> **MATERIAL FOR THE TASK**
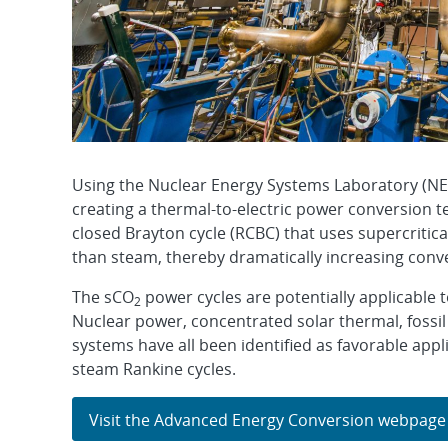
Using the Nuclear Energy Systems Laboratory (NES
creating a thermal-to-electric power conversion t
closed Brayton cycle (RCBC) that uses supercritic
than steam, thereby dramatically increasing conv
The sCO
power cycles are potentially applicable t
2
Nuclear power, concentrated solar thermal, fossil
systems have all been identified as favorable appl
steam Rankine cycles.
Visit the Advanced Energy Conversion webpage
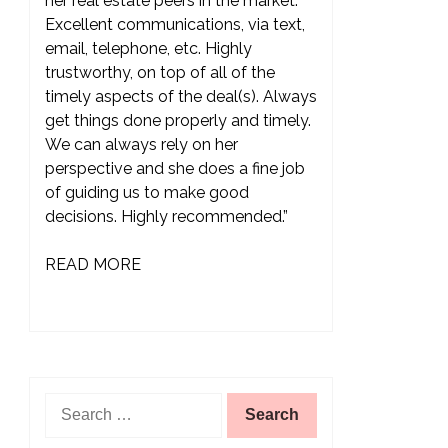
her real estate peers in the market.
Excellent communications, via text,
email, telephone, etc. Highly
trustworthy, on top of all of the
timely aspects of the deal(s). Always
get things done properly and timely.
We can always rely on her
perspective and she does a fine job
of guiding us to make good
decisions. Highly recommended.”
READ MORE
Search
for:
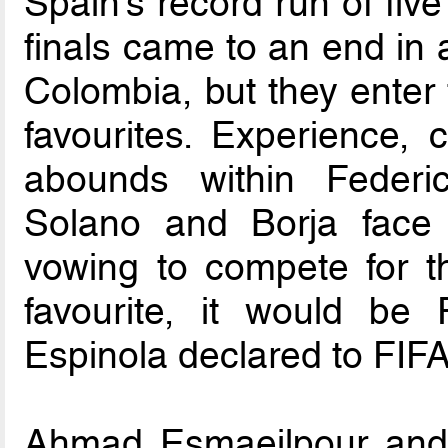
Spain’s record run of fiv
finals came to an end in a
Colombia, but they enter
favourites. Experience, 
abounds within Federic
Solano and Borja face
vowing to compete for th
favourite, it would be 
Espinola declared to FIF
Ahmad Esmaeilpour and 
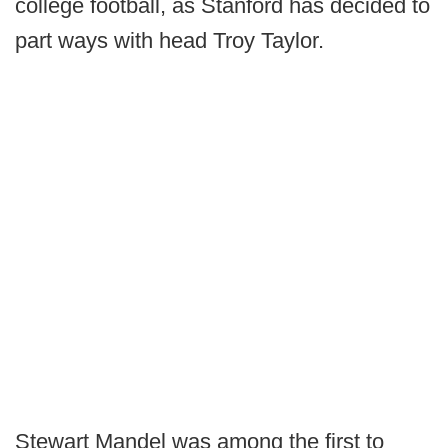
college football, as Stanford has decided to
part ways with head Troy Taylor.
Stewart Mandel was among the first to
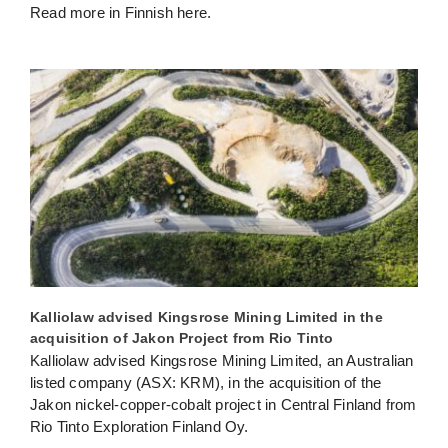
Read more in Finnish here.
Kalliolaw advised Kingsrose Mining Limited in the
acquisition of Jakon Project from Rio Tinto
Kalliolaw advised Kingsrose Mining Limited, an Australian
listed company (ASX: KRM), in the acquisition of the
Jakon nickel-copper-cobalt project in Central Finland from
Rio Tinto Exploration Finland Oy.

...

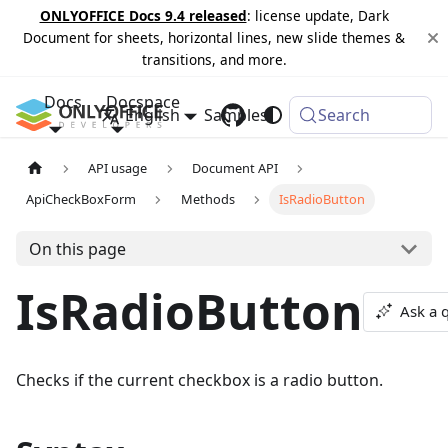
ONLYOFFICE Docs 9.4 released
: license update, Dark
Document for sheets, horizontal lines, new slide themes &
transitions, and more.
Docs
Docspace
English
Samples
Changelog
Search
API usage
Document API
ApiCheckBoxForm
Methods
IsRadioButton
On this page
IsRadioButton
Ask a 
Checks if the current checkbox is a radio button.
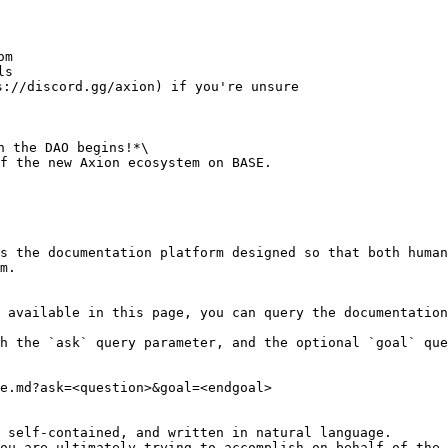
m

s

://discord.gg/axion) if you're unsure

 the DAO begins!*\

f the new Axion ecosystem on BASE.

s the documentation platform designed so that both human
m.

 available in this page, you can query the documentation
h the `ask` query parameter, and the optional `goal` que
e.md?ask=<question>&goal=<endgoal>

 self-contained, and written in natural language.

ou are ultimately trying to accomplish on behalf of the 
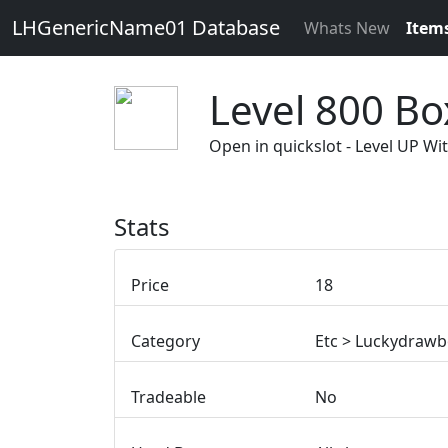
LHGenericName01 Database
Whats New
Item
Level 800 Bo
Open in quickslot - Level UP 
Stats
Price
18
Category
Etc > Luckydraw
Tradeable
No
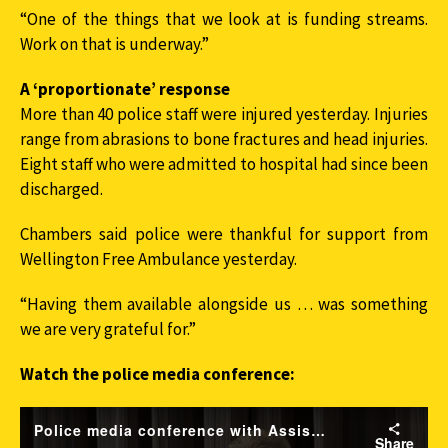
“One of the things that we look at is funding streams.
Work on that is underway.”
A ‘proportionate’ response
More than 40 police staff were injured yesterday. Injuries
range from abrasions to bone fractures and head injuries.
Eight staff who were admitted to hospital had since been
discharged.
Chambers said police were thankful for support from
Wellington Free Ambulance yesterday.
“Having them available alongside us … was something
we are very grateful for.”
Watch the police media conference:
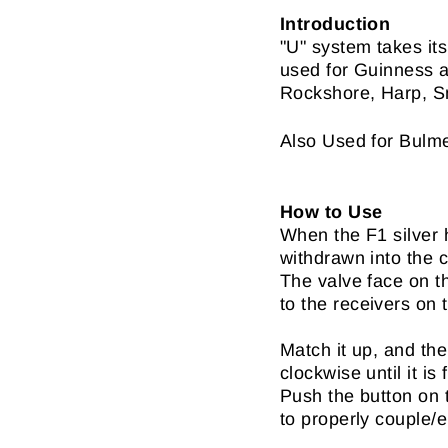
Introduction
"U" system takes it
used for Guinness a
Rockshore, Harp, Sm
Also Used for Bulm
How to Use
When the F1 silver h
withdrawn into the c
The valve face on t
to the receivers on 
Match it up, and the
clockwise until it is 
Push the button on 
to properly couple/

* * *

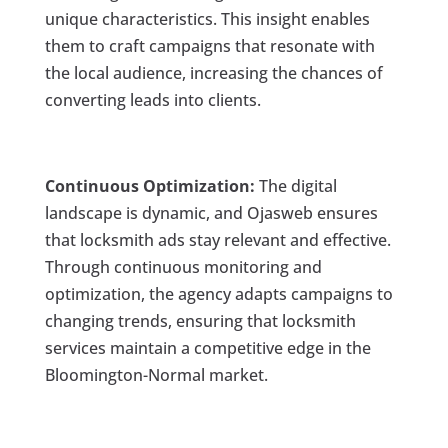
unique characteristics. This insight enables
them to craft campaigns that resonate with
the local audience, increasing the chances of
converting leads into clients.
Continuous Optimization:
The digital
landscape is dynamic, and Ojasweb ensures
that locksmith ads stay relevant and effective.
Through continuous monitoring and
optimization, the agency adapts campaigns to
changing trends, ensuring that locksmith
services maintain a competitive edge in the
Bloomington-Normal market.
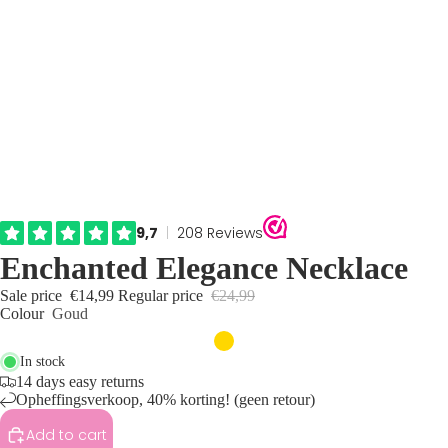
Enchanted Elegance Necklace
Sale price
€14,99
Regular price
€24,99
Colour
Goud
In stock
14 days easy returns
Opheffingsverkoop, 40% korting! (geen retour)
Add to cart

> **EXERCISE DETAILS**
Skipping the pictures, print the lines in the listing above exactly as written, starting at the line with "abounds within Federic" and ending at the line with "Read more in Finnish here.", both included.

> **SOLUTION TO THIS EXERCISE**
abounds within Federic
Solano and Borja face
vowing to compete for th
favourite, it would be 
Espinola declared to FIF
Ahmad Esmaeilpour and 
college football, as Stanford has decided to
part ways with head Troy Taylor.
Stewart Mandel was among the first to
Read more in Finnish here.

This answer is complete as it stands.